The National Voice for Special Needs and Medicare-Medicaid Plans

About SNPs & MMPs

Special Needs Plans

The Medicare Modernization Act of 2003 established a new type of Medicare Advantage coordinated care plans called special needs plans (SNPs) to focus on individuals with special needs.

Special needs individuals are defined as individuals who are:

  • Institutionalized in a NF, SNF, ICF/MR or psychiatric facility or persons living in the community with similar needs.
  • Dually eligible for Medicare and Medicaid.
  • Afflicted with severe or disabling chronic conditions.

Congress intended for SNPs to exclusively or disproportionately enroll persons with serious chronic conditions to more effectively serve high-risk populations through specialization. SNPs must offer Medicare Parts A, B, and D benefits. SNPs function under most of the same Medicare Advantage regulations, with some exceptions, and use the same payment methodology as other MA plans. The most significant exception relates to enrollment. Dual and institutional beneficiaries can enroll in and disenroll from a SNP anytime throughout the year. Chronic Condition beneficiaries have a one-time special election period, based on their being diagnosed with a condition that qualifies them for SNP enrollment.

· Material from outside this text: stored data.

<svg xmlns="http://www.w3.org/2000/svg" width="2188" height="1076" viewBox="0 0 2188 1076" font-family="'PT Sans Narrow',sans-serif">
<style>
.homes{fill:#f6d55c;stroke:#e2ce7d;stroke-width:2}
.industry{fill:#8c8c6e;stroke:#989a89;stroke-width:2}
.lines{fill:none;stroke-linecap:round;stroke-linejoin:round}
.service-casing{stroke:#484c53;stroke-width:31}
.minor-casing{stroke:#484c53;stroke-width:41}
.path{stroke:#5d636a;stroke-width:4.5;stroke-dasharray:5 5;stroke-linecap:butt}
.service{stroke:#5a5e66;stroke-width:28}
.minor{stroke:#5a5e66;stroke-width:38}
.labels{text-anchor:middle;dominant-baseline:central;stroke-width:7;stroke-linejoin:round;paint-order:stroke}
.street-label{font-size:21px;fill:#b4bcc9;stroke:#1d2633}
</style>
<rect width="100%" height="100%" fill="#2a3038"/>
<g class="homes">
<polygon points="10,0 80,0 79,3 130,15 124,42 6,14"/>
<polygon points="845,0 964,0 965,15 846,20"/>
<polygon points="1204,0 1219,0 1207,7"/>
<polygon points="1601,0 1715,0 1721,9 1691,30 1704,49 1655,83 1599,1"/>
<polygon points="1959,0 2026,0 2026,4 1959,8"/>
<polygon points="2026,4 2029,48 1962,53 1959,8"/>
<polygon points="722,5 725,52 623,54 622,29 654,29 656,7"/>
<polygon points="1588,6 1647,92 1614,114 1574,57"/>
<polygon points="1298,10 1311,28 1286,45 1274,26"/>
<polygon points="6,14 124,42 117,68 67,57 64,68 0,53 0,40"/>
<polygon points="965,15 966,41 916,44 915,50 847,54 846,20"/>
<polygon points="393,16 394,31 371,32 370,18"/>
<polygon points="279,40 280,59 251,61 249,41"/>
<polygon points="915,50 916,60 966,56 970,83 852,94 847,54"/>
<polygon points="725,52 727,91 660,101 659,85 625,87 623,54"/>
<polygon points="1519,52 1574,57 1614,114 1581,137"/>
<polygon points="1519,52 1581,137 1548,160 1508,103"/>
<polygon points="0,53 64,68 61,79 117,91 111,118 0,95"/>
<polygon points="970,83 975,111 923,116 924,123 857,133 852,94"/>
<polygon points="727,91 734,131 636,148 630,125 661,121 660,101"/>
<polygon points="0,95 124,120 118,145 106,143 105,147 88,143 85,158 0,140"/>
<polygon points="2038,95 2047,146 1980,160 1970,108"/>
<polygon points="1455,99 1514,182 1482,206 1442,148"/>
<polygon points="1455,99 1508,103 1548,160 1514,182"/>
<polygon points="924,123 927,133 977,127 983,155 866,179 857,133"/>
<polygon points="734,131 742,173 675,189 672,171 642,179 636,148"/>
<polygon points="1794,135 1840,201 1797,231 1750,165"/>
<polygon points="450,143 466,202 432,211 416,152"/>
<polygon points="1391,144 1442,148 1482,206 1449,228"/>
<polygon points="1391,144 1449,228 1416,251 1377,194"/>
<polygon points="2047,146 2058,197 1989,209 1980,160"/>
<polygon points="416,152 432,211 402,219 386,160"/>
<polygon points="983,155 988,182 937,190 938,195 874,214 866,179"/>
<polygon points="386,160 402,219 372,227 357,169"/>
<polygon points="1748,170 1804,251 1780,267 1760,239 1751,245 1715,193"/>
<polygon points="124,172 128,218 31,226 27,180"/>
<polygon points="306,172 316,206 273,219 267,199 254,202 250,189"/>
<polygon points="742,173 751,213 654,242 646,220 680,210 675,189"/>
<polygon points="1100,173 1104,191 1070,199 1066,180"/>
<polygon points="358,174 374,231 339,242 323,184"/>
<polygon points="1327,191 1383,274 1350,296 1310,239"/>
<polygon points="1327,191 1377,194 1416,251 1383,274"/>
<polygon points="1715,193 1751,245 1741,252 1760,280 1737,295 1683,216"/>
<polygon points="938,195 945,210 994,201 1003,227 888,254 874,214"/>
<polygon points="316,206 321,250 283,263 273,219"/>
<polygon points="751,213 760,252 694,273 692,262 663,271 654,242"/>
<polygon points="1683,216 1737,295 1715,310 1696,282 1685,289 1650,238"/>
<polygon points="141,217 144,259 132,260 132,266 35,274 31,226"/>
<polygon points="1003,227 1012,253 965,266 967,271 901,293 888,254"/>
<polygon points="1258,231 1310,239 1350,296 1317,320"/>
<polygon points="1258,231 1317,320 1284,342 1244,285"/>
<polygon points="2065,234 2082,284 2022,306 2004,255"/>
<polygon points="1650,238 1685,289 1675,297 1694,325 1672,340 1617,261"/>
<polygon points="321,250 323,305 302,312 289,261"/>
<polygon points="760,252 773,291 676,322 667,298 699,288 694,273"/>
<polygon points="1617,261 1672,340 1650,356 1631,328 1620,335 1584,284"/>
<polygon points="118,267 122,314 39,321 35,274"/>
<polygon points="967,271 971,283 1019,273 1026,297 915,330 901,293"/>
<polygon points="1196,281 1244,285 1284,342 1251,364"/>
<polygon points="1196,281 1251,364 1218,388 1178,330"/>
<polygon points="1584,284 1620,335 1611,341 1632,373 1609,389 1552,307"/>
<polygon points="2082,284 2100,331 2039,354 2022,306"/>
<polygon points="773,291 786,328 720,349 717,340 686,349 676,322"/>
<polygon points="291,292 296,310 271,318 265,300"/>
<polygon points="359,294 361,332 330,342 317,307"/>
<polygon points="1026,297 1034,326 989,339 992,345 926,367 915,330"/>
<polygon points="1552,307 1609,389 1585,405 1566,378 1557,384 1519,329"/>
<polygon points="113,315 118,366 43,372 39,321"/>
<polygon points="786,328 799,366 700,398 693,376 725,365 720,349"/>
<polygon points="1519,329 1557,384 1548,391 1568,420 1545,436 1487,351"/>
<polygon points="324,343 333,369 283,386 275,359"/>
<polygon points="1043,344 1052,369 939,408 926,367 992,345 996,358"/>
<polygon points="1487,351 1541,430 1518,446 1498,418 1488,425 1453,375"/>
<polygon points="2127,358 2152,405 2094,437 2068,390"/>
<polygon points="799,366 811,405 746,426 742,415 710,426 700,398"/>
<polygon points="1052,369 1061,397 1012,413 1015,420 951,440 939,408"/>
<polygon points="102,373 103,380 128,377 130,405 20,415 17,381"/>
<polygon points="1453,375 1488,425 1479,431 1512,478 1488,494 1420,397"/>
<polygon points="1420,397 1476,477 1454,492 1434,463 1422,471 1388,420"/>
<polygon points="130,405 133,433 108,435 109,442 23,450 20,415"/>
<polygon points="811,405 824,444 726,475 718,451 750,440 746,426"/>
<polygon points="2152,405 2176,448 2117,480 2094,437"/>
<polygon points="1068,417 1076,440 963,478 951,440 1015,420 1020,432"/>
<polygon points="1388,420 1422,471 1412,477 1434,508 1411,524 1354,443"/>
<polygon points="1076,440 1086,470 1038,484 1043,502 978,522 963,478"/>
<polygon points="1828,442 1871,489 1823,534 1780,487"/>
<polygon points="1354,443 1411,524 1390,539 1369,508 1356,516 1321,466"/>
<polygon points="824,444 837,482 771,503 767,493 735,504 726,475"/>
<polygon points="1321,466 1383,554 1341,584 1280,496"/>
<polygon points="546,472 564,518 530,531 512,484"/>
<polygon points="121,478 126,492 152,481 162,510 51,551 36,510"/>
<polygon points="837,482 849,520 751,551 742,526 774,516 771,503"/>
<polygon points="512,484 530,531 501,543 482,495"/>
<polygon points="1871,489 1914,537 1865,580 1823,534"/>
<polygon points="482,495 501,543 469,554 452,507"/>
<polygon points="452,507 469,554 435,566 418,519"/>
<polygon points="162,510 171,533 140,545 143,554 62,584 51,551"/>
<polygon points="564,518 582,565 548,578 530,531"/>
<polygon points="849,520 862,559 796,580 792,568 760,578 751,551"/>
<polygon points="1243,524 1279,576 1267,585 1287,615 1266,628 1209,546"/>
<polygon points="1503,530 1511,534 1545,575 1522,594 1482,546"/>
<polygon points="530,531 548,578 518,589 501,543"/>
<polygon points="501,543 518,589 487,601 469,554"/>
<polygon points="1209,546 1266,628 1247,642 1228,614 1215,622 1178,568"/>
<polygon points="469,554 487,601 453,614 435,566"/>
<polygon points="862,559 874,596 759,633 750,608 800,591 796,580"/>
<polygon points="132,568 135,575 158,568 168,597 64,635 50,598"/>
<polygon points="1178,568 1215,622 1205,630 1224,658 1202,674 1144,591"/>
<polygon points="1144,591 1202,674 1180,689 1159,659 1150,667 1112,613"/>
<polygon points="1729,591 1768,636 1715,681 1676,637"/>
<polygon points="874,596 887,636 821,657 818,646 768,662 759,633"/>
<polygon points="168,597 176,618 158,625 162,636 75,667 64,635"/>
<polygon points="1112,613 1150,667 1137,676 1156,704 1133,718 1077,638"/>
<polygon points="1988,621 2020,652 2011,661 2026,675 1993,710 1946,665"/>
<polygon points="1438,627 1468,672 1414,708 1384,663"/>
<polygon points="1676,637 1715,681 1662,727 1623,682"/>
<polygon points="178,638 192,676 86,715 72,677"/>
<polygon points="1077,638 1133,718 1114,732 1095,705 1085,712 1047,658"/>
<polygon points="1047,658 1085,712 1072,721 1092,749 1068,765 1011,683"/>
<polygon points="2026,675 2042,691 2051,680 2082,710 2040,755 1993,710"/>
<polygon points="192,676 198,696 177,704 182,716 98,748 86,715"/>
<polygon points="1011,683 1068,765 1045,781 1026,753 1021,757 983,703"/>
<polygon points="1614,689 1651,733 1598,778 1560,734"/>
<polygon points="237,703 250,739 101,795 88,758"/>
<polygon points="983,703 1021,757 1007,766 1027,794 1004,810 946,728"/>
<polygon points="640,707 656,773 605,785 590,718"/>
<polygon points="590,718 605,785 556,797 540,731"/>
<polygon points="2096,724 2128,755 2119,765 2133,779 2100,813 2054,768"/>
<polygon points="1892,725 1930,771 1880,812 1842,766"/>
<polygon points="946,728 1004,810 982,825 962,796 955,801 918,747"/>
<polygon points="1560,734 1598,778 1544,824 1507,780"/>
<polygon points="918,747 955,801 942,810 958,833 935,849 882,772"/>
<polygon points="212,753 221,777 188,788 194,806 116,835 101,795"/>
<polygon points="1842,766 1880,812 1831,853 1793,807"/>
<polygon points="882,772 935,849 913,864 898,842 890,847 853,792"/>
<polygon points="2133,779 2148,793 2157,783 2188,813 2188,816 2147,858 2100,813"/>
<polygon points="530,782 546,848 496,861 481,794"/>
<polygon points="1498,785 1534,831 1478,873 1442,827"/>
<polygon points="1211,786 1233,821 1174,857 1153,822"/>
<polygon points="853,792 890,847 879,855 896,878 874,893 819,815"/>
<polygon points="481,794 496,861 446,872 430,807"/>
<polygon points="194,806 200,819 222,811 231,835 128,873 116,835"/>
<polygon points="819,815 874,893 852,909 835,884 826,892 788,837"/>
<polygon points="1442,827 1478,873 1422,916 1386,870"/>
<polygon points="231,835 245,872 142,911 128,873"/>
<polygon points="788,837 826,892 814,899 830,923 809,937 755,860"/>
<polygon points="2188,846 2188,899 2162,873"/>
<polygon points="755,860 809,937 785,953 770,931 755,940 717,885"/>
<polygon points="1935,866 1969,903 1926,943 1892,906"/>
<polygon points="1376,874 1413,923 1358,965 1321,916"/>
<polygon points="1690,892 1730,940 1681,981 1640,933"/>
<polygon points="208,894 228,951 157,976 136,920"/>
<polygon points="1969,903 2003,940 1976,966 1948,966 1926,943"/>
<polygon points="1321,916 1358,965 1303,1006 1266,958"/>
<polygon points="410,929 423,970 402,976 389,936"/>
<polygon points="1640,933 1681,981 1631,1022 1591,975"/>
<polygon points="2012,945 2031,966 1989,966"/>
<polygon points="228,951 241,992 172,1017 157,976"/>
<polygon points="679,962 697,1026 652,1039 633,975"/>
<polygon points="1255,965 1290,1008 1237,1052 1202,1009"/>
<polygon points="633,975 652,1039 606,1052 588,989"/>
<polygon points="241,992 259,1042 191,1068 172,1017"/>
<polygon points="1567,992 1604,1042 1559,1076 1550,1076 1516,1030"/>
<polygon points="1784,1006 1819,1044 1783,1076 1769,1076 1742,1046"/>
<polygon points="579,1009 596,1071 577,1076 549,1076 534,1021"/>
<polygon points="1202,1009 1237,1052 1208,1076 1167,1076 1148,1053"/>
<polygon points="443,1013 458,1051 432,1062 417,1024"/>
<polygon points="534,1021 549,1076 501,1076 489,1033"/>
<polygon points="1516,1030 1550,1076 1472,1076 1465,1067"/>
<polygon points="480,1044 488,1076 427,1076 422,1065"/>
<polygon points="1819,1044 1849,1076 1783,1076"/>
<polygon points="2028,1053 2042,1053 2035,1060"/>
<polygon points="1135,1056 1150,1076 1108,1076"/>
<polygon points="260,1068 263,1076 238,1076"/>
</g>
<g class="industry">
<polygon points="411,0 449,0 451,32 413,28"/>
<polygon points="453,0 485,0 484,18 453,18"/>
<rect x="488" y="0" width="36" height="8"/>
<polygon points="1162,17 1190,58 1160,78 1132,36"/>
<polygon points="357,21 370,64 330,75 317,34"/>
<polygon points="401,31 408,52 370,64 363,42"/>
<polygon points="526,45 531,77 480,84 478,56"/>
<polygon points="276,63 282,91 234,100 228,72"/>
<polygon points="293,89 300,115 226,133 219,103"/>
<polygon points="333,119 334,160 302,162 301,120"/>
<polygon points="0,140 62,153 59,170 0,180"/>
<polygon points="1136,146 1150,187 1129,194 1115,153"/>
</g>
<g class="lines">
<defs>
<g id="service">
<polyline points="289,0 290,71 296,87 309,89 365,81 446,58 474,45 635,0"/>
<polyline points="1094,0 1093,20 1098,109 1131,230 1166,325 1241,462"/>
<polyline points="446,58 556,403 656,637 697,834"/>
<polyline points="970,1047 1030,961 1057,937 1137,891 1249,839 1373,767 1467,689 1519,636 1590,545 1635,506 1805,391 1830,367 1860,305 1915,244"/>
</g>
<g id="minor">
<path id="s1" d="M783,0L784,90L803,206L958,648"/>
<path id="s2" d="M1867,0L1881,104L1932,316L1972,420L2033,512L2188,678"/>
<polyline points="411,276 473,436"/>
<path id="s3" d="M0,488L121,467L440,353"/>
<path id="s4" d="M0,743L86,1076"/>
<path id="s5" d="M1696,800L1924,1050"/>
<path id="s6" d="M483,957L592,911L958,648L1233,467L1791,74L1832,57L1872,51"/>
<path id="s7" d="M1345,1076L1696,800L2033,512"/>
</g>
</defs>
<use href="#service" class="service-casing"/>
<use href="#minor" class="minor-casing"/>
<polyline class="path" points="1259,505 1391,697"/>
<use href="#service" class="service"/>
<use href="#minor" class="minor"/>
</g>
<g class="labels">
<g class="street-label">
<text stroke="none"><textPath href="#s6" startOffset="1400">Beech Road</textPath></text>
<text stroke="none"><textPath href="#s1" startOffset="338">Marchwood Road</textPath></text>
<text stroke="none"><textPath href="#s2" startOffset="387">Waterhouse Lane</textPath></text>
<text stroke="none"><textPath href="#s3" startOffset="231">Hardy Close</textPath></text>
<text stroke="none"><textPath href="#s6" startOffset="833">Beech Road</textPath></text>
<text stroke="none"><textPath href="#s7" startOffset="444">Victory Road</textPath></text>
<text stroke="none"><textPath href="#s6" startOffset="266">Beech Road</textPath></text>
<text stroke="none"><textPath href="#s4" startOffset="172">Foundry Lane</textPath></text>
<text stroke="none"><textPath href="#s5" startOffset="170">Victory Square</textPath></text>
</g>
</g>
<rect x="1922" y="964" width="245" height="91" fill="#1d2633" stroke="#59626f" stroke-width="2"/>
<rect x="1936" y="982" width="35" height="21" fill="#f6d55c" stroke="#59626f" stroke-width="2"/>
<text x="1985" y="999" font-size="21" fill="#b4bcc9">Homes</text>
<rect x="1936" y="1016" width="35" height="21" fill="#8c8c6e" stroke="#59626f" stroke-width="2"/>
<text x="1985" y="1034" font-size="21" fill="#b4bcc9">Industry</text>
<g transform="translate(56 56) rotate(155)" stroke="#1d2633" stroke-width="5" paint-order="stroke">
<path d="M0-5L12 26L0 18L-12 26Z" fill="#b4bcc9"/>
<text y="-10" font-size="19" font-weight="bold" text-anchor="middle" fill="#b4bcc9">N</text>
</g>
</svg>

CMS Requirements for SNPs

As of October 2018, CMS had approved 297 MA contracts offering 641 Special Needs Plans (SNPs) with a total enrollment of 2,805,749 beneficiaries. Of these 641 Special Needs Plans, 132 are Chronic or Disabling Condition SNPs serving 366,981; 412 are Dual-Eligible SNPs serving 2,359,263 beneficiaries; and 97 Institutional SNPs are serving 79,505 beneficiaries. (View full report here.)

This site contains access to application material, identifies approved SNPs, and includes government-sponsored SNP reports and other information about SNP development and implementation.

Medicare-Medicaid Plans

The Centers for Medicare & Medicaid Services (CMS) Financial Alignment Initiative is testing models to better integrate primary, acute, behavioral health, and long-term services and supports, providing participating states to share in savings. Fifteen states were initially awarded demonstration contracts, and implementation began in 2013. The two models include (1) a prospective blended rate model for select health plans to provide both Medicare and Medicaid benefits to duals called the "capitated model", and (2) a model that allows the state to take responsibility for coordinating the beneficiary's care, called a "managed fee-for-service model (MFFS)".

As of July 2018, 9 states are participating in the capitated model (CA, IL, MA, MI, NY (two demonstrations), OH, RI, SC, TX) with total enrollment of 379,047 (July 2018). One state is in the managed fee-for-service model (WA) with enrollment of about 33,000 (September 2017.)  One additional state (MN) has an agreement with CMS for an alternative FIDE-SNP demonstration focused on administrative alignments with enrollment of about 38,570 (September 2017). Two demonstrations have ended (VA and CO) though additional care coordination was continued.  Three of the demonstrations (MN, MA and WA) are in process of being extended through December 2020.